● WORK INSTRUCTIONS:
Every line with "that" in it should be copied from the data.
TASK INPUTS section start
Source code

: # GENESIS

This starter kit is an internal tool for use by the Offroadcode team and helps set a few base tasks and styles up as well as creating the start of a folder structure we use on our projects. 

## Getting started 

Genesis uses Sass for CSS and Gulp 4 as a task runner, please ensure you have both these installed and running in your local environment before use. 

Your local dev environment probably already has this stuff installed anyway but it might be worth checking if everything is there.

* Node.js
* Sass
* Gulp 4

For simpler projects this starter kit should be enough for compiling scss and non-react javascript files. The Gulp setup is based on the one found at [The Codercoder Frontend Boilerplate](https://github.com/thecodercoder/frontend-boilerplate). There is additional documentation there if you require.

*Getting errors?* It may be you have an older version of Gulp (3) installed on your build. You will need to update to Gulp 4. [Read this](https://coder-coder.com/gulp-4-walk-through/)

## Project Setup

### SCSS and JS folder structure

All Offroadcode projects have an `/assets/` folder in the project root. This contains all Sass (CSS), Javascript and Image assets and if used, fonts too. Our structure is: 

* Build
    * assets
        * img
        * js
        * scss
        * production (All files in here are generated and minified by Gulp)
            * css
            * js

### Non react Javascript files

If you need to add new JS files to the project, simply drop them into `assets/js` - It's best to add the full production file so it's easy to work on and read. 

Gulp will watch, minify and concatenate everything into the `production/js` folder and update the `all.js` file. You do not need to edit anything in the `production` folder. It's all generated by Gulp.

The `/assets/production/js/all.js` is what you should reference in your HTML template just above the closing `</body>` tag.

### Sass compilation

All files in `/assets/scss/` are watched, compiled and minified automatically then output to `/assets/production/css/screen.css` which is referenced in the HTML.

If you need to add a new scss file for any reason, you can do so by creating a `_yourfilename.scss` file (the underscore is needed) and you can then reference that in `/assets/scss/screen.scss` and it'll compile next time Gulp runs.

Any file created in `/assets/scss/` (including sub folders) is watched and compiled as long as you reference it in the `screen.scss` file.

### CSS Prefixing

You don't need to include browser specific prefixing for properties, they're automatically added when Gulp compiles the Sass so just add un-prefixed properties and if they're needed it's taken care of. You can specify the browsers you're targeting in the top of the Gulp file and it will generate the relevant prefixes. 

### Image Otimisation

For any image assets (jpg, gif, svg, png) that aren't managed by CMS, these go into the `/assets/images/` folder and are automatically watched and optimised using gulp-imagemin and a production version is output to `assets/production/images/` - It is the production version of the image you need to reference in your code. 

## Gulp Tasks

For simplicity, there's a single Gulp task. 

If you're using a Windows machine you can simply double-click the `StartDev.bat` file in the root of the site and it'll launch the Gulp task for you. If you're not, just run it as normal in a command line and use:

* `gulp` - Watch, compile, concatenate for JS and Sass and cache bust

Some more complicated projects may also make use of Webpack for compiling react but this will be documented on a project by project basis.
TASK INPUTS section end
● EXERCISE RESPONSE:
If you need to add a new scss file for any reason, you can do so by creating a `_yourfilename.scss` file (the underscore is needed) and you can then reference that in `/assets/scss/screen.scss` and it'll compile next time Gulp runs.
For any image assets (jpg, gif, svg, png) that aren't managed by CMS, these go into the `/assets/images/` folder and are automatically watched and optimised using gulp-imagemin and a production version is output to `assets/production/images/` - It is the production version of the image you need to reference in your code. 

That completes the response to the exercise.